Somos oleaje y vida salvaje, sin perdones ni bondades. Vomitemos el aserrín de nuestras casas y destrocemos los faroles de las calles. Mastiquemos el ruibarbo y el polvo de las alfombras. Levantemos la ilusión por el mar coagulado en su negrura y enamorémonos del suelo sucio, las piedras toscas y el odio.
Dispárale a los perros. Dispárale a los gatos. Deja que la sangre salpique hasta las nubes y que la lluvia luego la devuelva. Deja que se hundan las costillas y los huesos de mi tórax porque no necesito respirar.
Matar gatos a balazos
Hay que romper las puertas y las ventanas y cortarse con los pedazos de vidrios y las astillas. Dejar que la sangre se ponga verde y crezcan flores o cardos que huelan a resurrección de insectos llenos de brillo. Eso quiero y no la sombra penca del sarro ni lo repetido. Apartar un puñado de aire para los tiempos de miseria en que no quede nada y estemos tirados en alguna pampa de mierda sin luz ni amor.
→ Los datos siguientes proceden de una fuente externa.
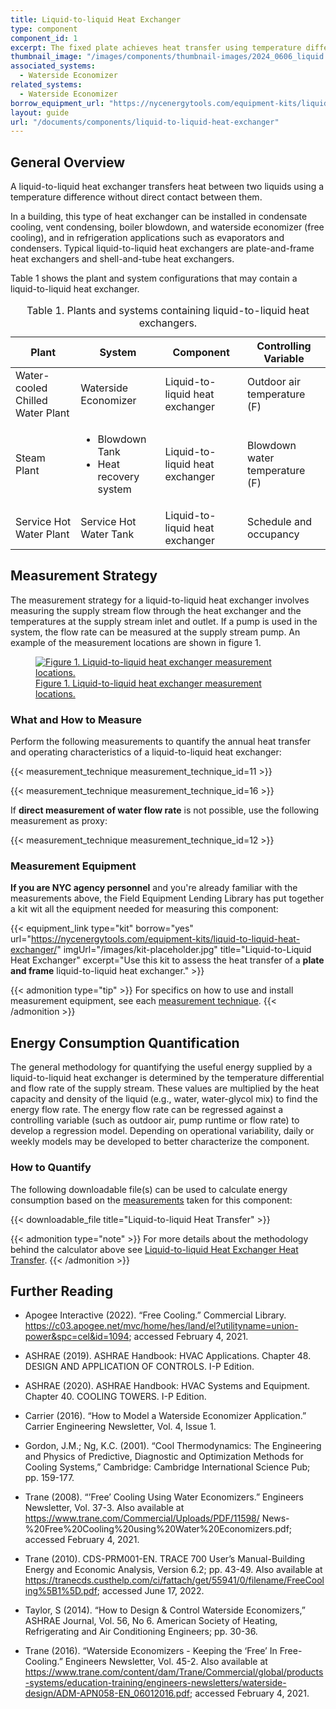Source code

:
 ```yaml
---
title: Liquid-to-liquid Heat Exchanger
type: component
component_id: 1
excerpt: The fixed plate achieves heat transfer using temperature difference between two liquids without direct contact of these liquids.
thumbnail_image: "/images/components/thumbnail-images/2024_0606_liquid to liquid hx component_thumbnail.jpg"
associated_systems:
  - Waterside Economizer
related_systems:
  - Waterside Economizer
borrow_equipment_url: "https://nycenergytools.com/equipment-kits/liquid-to-liquid-heat-exchanger/"
layout: guide
url: "/documents/components/liquid-to-liquid-heat-exchanger"
---
```


## General Overview

A liquid-to-liquid heat exchanger transfers heat between two liquids using a temperature difference without direct contact between them.

In a building, this type of heat exchanger can be installed in condensate cooling, vent condensing, boiler blowdown, and waterside economizer (free cooling), and in refrigeration applications such as evaporators and condensers. Typical liquid-to-liquid heat exchangers are plate-and-frame heat exchangers and shell-and-tube heat exchangers. 

Table 1 shows the plant and system configurations that may contain a liquid-to-liquid heat exchanger.

<div class="table-wrapper">
<table width="100%" cellspacing="0" cellpadding="7">
    <caption>Table 1. Plants and systems containing liquid-to-liquid heat exchangers.</caption>
    <thead>
        <tr>
            <th>
                Plant
            </th>
            <th>
                System
            </th>
            <th>
                Component
            </th>
            <th>
                Controlling Variable
            </th>
        </tr>
    </thead>
    <tbody>
        <tr>
            <td>
                Water-cooled Chilled Water Plant
            </td>
            <td>
                Waterside Economizer
            </td>
            <td>
                Liquid-to-liquid heat exchanger
            </td>
            <td>
                Outdoor air temperature (F)
            </td>
        </tr>
        <tr>
            <td>
                Steam Plant
            </td>
            <td>
                <ul>
                    <li>Blowdown Tank</li> 
                    <li>Heat recovery system</li>
                </ul>
            </td>
            <td>
                Liquid-to-liquid heat exchanger
            </td>
            <td>
                Blowdown water temperature (F)
            </td>
        </tr>
        <tr>
            <td>
                Service Hot Water Plant
            </td>
            <td>
                Service Hot Water Tank
            </td>
            <td>
                Liquid-to-liquid heat exchanger
            </td>
            <td>
                Schedule and occupancy
            </td>
        </tr>
    </tbody>
</table> 
</div>


<!-- ## Evaluation of Heat Transfer

In a liquid-to-liquid heat exchanger, heat is transferred from a liquid with excess heat (waste heat stream) to a liquid where the recovered heat benefits the process (supply stream). This is the principal energy phenomenon that reduces the overall energy usage of the entire plant or system where the heat exchanger is installed. A pump and motor may be required to circulate the liquids in the waste heat and supply streams.

Table 2 provides a summary of measurements needed to quantify the annual energy transfer and operating characteristics of a liquid-to-liquid heat exchanger.

<div class="table-wrapper">
<table width="100%" cellspacing="0" cellpadding="7">
    <caption>Table 2. Key values and measurements to evaluate heat transfer.</caption>
    <thead>
        <tr>
            <th width="33.333333333333336%">
                Component Quantification
            </th>
            <th width="33.333333333333336%">
                Values to be Quantified
            </th>
            <th width="33.333333333333336%">
                Measurement&nbsp;
            </th>
        </tr>
    </thead>
    <tbody>
        <tr>
            <td width="33.333333333333336%">
                Heat transferred by the heat exchanger to the supply stream
            </td>
            <td width="33.333333333333336%">
                <p>Average hourly Btu/h transferred</p>
            </td>
            <td width="33.333333333333336%">
                <ul>
                    <li><a href="/documents/measurement-technique/water-flow-rate">Average hourly flow rate of the supply stream (GPM)</a></li>
                    <li><a href="/documents/measurement-technique/pipe-surface-water-temperature">Temperature of supply stream entering and leaving the heat exchange (F)</a>&nbsp;</li>
                </ul>
            </td>
        </tr>
        <tr>
            <td width="33.333333333333336%">
                Heat recovery system electricity consumption (if applicable), non-weather dependent system
            </td>
            <td width="33.333333333333336%">
                <ul>
                    <li>Average hourly pump motor <a class="glossary-link" href="/glossary#kwh"><abbr title="Kilowatt Hour">kWh</abbr></a> (if needed)</li>
                    <li>Operating schedule</li>
                </ul>
            </td>
            <td width="33.333333333333336%">
                Hourly <a href="/documents/measurement-technique/true-rms-power">true RMS power</a> (<a class="glossary-link" href="/glossary#kwh"><abbr title="Kilowatt Hour">kWh</abbr></a>)
            </td>
        </tr>
        <tr>
            <td width="33.333333333333336%">
                Heat recovery system electricity consumption (if applicable), weather dependent system
            </td>
            <td width="33.333333333333336%">
                <ul>
                    <li>Average hourly pump motor <a class="glossary-link" href="/glossary#kwh"><abbr title="Kilowatt Hour">kWh</abbr></a> (if needed)</li>
                    <li>Average hourly outdoor air temperature (OAT)</li>
                </ul>
            </td>
            <td width="33.333333333333336%">
                <ul>
                    <li>Hourly <a href="/documents/measurement-technique/true-rms-power">true RMS power (kW)</a></li>
                    <li><a href="/documents/measurement-technique/outdoor-air-temperature">Outdoor air temperature (F)</a></li>
                </ul>
            </td>
        </tr>
    </tbody>
</table> 
</div> -->

## Measurement Strategy

The measurement strategy for a liquid-to-liquid heat exchanger involves measuring the supply stream flow through the heat exchanger and the temperatures at the supply stream inlet and outlet. If a pump is used in the system, the flow rate can be measured at the supply stream pump. An example of the measurement locations are shown in figure 1.

<a href="/images/components/2024_0625_LtL HX component_figure 1.jpg">
<figure class="figure">
  <img src="/images/components/2024_0625_LtL HX component_figure 1.jpg" class="figure-img img-fluid rounded zoom" alt="Figure 1. Liquid-to-liquid heat exchanger measurement locations.">
  <figcaption class="figure-caption text-left">Figure 1. Liquid-to-liquid heat exchanger measurement locations.</figcaption>
</figure>
</a>

### What and How to Measure

Perform the following measurements to quantify the annual heat transfer and operating characteristics of a liquid-to-liquid heat exchanger:

{{< measurement_technique measurement_technique_id=11 >}}

{{< measurement_technique measurement_technique_id=16 >}}

If **direct measurement of water flow rate** is not possible, use the following measurement as proxy:

{{< measurement_technique measurement_technique_id=12 >}}

### Measurement Equipment

**If you are NYC agency personnel** and you're already familiar with the measurements above, the Field Equipment Lending Library has put together a kit wit all the equipment needed for measuring this component:

<div class="equip-grid">

{{< equipment_link type="kit" borrow="yes" url="https://nycenergytools.com/equipment-kits/liquid-to-liquid-heat-exchanger/" imgUrl="/images/kit-placeholder.jpg" title="Liquid-to-Liquid Heat Exchanger" excerpt="Use this kit to assess the heat transfer of a **plate and frame** liquid-to-liquid heat exchanger." >}}

</div>

{{< admonition type="tip" >}}
For specifics on how to use and install measurement equipment, see each [measurement technique](#what-and-how-to-measure).
{{< /admonition >}}

<!-- ### Measurement Equipment

Table 3 provides the equipment required to carry out the measurements of this component. 

<div class="table-wrapper">
<table width="100%" cellspacing="0" cellpadding="7">
    <caption>Table 3. Measurement equipment.</caption>
    <thead>
        <tr>
            <th width="33.333333333333336%">
                Equipment
            </th>
            <th width="33.333333333333336%">
                Description
            </th>
            <th width="33.333333333333336%">
                Measurement (Units)
            </th>
        </tr>
    </thead>
    <tbody>
        <tr>
            <td width="33.333333333333336%">
                <a href="https://nycenergytools.com/wp-content/uploads/2021/05/DXN-1.jpg">
                <figure class="figure">
                <img src="https://nycenergytools.com/wp-content/uploads/2021/05/DXN-1.jpg" class="figure-img img-fluid rounded" alt="">
                <figcaption class="figure-caption text-left"></figcaption>
                </figure>
                </a>
                Ultrasonic Flow Meter DXNP (DXNP-ABS-NN)
            </td>
            <td width="33.333333333333336%">   
                Designed for systems engineers to quickly troubleshoot problems and verify performance during system commissioning and diagnostics. Allows measurement of flows throughout the plumbing infrastructure without intrusion.
            </td>
            <td width="33.333333333333336%">
                <a href="/documents/measurement-technique/water-flow-rate">Water Flow Rate (GPM)</a>
            </td>
        </tr>
        <tr>
            <td width="33.333333333333336%">
                <a href="https://nycenergytools.com/wp-content/uploads/2021/05/Energy_Logger_-_Elite_Pro-5.jpg">
                <figure class="figure">
                <img src="https://nycenergytools.com/wp-content/uploads/2021/05/Energy_Logger_-_Elite_Pro-5.jpg" class="figure-img img-fluid rounded" alt="">
                <figcaption class="figure-caption text-left"></figcaption>
                </figure>
                </a>
                DENT ELITEproXC Portable Power Data Logger (EXCUNC)
                <br></br>
                DENT 16” RoCoil Flexible Rope Current Transformers (CT-R16-A4-U)
            </td>
            <td width="33.333333333333336%">
                Provides a measurement of true RMS power from voltage and current inputs and records long-term power (kW) and energy (<a class="glossary-link" href="/glossary#kwh"><abbr title="Kilowatt Hour">kWh</abbr></a>) measurements. Requires ELOG19 software and a USB connection cable for programming and downloading data files.
            </td>
            <td width="33.333333333333336%">
                <a href="/documents/measurement-technique/true-rms-power">True RMS Power (kW)</a>
            </td>
        </tr>
        <tr>
            <td width="33.333333333333336%">
                <a href="https://nycenergytools.com/wp-content/uploads/2021/05/4-channel-logger-1.jpg">
                <figure class="figure">
                <img src="https://nycenergytools.com/wp-content/uploads/2021/05/4-channel-logger-1.jpg" class="figure-img img-fluid rounded" alt="">
                <figcaption class="figure-caption text-left"></figcaption>
                </figure>
                </a>
                4-Channel Analog Data Logger (UX120-006M)
                <br></br>
                <a href="https://nycenergytools.com/wp-content/uploads/2021/05/Type-T-6-ft-Beaded-Thermocouple-Sensor_TC6-T-5-300x225@2x.jpg">
                <figure class="figure">
                <img src="https://nycenergytools.com/wp-content/uploads/2021/05/Type-T-6-ft-Beaded-Thermocouple-Sensor_TC6-T-5-300x225@2x.jpg" class="figure-img img-fluid rounded" alt="">
                <figcaption class="figure-caption text-left"></figcaption>
                </figure>
                </a>
                Thermocouple Sensor (TC6-T)
            </td>
            <td width="33.333333333333336%">
                An analog logger that supports up to four external sensors allowing you to measure temperature, current, voltage, air flow, pressure and more in one single logger. HOBOware Pro or HOBOware free software is required for logger operation.
            </td>
            <td width="33.333333333333336%">
                <a href="/documents/measurement-technique/pipe-surface-water-temperature">Pipe Surface Water Temperature</a> 
            </td>
        </tr>
    </tbody>
</table> 
</div> -->

## Energy Consumption Quantification

The general methodology for quantifying the useful energy supplied by a liquid-to-liquid heat exchanger is determined by the temperature differential and flow rate of the supply stream. These values are multiplied by the heat capacity and density of the liquid (e.g., water, water-glycol mix) to find the energy flow rate. The energy flow rate can be regressed against a controlling variable (such as outdoor air, pump runtime or flow rate) to develop a regression model. Depending on operational variability, daily or weekly models may be developed to better characterize the component.

### How to Quantify

The following downloadable file(s) can be used to calculate energy consumption based on the [measurements](#what-and-how-to-measure) taken for this component: 

{{< downloadable_file title="Liquid-to-liquid Heat Transfer" >}}

{{< admonition type="note" >}}
For more details about the methodology behind the calculator above see [Liquid-to-liquid Heat Exchanger Heat Transfer](/documents/calculation-methodology/liquid-to-liquid-heat-exchanger-heat-transfer).
{{< /admonition >}}

## Further Reading

- Apogee Interactive (2022). “Free Cooling.” Commercial Library. https://c03.apogee.net/mvc/home/hes/land/el?utilityname=union-power&spc=cel&id=1094; accessed February 4, 2021.

- ASHRAE (2019). ASHRAE Handbook: HVAC Applications. Chapter 48. DESIGN AND APPLICATION OF CONTROLS. I-P Edition.

- ASHRAE (2020). ASHRAE Handbook: HVAC Systems and Equipment. Chapter 40. COOLING TOWERS. I-P Edition.

- Carrier (2016). “How to Model a Waterside Economizer Application.” Carrier Engineering Newsletter, Vol. 4, Issue 1.

- Gordon, J.M.; Ng, K.C. (2001). “Cool Thermodynamics: The Engineering and Physics of Predictive, Diagnostic and Optimization Methods for Cooling Systems,” Cambridge: Cambridge International Science Pub; pp. 159-177.

- Trane (2008). “’Free’ Cooling Using Water Economizers.” Engineers Newsletter, Vol. 37-3. Also available at https://www.trane.com/Commercial/Uploads/PDF/11598/
News-%20Free%20Cooling%20using%20Water%20Economizers.pdf; accessed February 4, 2021.

- Trane (2010). CDS-PRM001-EN. TRACE 700 User’s Manual-Building Energy and Economic Analysis, Version 6.2; pp. 43-49. Also available at https://tranecds.custhelp.com/ci/fattach/get/55941/0/filename/FreeCooling%5B1%5D.pdf; accessed June 17, 2022. 

- Taylor, S (2014). “How to Design & Control Waterside Economizers,” ASHRAE Journal, Vol. 56, No 6. American Society of Heating, Refrigerating and Air Conditioning Engineers; pp. 30-36.

- Trane (2016). “Waterside Economizers - Keeping the ‘Free’ In Free-Cooling.” Engineers Newsletter, Vol. 45-2. Also available at https://www.trane.com/content/dam/Trane/Commercial/global/products-systems/education-training/engineers-newsletters/waterside-design/ADM-APN058-EN_06012016.pdf; accessed February 4, 2021.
Hay que superar la montaña de ripio falso lleno de arañas y de moscas, de piedras y cansancio. Sobre todo de cansancio. Tener de nuevo pasto y azul en la cabeza y vaciar en nuestro pecho un líquido viscoso lleno de maravilla, que nos mueva las piernas aunque nos paralice el corazón.
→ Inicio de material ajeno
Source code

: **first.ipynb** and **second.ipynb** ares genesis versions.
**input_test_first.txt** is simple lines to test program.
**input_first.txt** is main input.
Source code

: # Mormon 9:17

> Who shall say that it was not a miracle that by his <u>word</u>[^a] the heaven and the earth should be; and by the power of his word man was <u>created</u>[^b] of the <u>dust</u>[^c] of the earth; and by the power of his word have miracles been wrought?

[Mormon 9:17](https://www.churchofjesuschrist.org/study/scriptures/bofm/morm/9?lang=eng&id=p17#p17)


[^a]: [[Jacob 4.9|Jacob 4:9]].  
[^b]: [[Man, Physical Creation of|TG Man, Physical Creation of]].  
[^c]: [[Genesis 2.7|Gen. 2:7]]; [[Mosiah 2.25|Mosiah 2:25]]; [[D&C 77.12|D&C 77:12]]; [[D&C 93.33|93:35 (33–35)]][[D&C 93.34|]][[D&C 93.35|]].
Quiero una verdad vibrante aunque sea apócrifa y decadente para decir que luchamos y perdimos, y volvimos a perder. Que fuimos bellos y putos. Que nos convertimos una vez en pájaros y te hallamos, y que cuando te hallamos tuviste lo que nosotros no. El dolor sin rencor, nuestra música sorda.
Porque estuvimos donde se recuerda el mugido de las vacas. Donde se recupera lo digno. Donde se puede parir el cableado eléctrico de tu sangre: cuna mestiza de un montón de espíritus apaleados que alguna vez se enamoraron del trigo.